On July 15, 2022, the United States District Court for the Central District of California granted a motion to dismiss a putative class action against a children’s cartoon company (the “Company”) and certain of its officers alleging violations of Section 10(b) of the Securities Exchange Act of 1934. In Re Genius Brands Int’l, Inc. Sec. Litig., CV 20-7457 DSF (RAOx) (C.D. Cal. July 15, 2022). In a second amended complaint, plaintiffs alleged that the Company made materially false and misleading statements and omissions about the Company’s engagement of a stock promotion company, an impending acquisition by Disney or Netflix, and its economic resilience in the face of COVID-19, among other topics. The Court dismissed the claims with prejudice for failure to adequately plead falsity or materiality, and further held that the complaint of 289 paragraphs and 84 pages violated Rule 8 of the Federal Rules of Civil Procedure that requires a “short and plain statement” of the claims.

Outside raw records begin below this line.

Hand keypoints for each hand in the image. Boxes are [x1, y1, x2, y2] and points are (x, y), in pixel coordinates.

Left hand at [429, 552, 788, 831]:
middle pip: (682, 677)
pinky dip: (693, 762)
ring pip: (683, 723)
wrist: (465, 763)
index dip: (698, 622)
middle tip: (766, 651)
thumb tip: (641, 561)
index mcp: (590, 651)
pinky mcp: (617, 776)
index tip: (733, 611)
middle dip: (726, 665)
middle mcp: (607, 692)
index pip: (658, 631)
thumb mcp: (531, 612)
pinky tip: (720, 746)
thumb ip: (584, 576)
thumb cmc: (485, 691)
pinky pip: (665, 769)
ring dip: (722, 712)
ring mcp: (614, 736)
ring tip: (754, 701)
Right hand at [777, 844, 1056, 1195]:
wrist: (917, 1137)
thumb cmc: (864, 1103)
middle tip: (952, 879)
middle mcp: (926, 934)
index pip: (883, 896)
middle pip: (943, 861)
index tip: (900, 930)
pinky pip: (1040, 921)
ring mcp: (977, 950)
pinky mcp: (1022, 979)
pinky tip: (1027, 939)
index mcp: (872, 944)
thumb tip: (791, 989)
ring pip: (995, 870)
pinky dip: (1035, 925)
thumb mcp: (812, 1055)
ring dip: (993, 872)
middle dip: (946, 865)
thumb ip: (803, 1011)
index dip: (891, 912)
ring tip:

Plaintiffs alleged that between March 11, 2020, through March 30, 2021, the Company made a series of materially misleading statements and omissions. Although the complaint alleged an assortment of misstatements and omissions, the Court’s decision focused on statements based on two topics. First, plaintiffs alleged that the Company failed to disclose that it had engaged a third-party stock promotion company (the “Promotion Company”) to issue favorable reports about it. According to plaintiffs, this omission rendered materially misleading the Company’s statements that: (i) the Company had not “taken any action designed to cause or to result . . . in the stabilization or manipulation of” the Company stock price; (ii) it had “[not] paid or agreed to pay to any person any compensation for soliciting another to purchase any” Company stock; and (iii) its “stock price may be subject to substantial volatility, and a stockholder may lose all or a substantial part of their investment.” Second, plaintiffs alleged that the Company made a series of statements that purposefully misled the investors into believing that it would be acquired by Netflix or Disney when the Company (i) re-posted on its social media account an analyst report that speculated about a potential buyout; (ii) announced a new board member who built a successful children’s network that was subsequently acquired by Disney; and (iii) announced it was scheduling a conference call to discuss a “key business development.” Plaintiffs also alleged that the Company variously made materially misleading statements regarding its resilience to the impact of COVID-19 and other topics. The Court dismissed all claims with prejudice.

First, the Court held that the Company’s alleged failure to disclose its engagement of the Promotion Company was not actionable. The Court explained that plaintiffs’ amended pleading did not correct its prior deficiency of failing to identify any act by the Company that stabilized or manipulated its stock, or any false or misleading statements in the articles published by the Promotion Company. Additionally, plaintiffs’ amended allegations that the articles were themselves misleading because they omitted that the Promotion Company received compensation from the Company and that the Company reviewed the articles before they were disseminated, also failed because (i) plaintiffs failed to allege any false or misleading statements in the Promotion Company’s articles, and (ii) the Promotion Company had no duty to disclose that it was receiving payments from the Company.

Second, the Court rejected claims that the Company made misstatements about an impending buyout after an analyst report speculated that the Company might be acquired by Netflix or Disney. The Court explained that plaintiffs had failed to allege that any of the statements were false: the statement about the new board member and her credentials were true, and the statement that the Company would announce a “key business development” (which turned out to be a joint venture) was “simply too vague to constitute a material statement of fact.” Furthermore, plaintiffs also failed to plead loss causation because the re-posting of an analyst report containing buyout speculation did not result in a stock price increase.

Next, the Court held that plaintiffs’ claim based on the Company’s optimistic statements regarding COVID-19 was protected under the PSLRA’s safe-harbor for forward-looking statements. Plaintiffs failed to allege that the Company knew about any potential impact of COVID-19 that it did not disclose, and statements that the Company eventually started to see the impact of the pandemic on its business did not make the prior statements false or misleading when made. The Court also held that plaintiffs failed to plead falsity or loss causation with respect to various other alleged misstatements.

Finally, the Court noted that plaintiffs had failed to remedy the deficiencies that the Court had identified with respect to the prior complaint and that the “prolix 289-paragraph, 84-page [complaint] violate[d] Rule 8” that requires that the pleading contain a “short and plain statement of the claim” and dismissed the action with prejudice.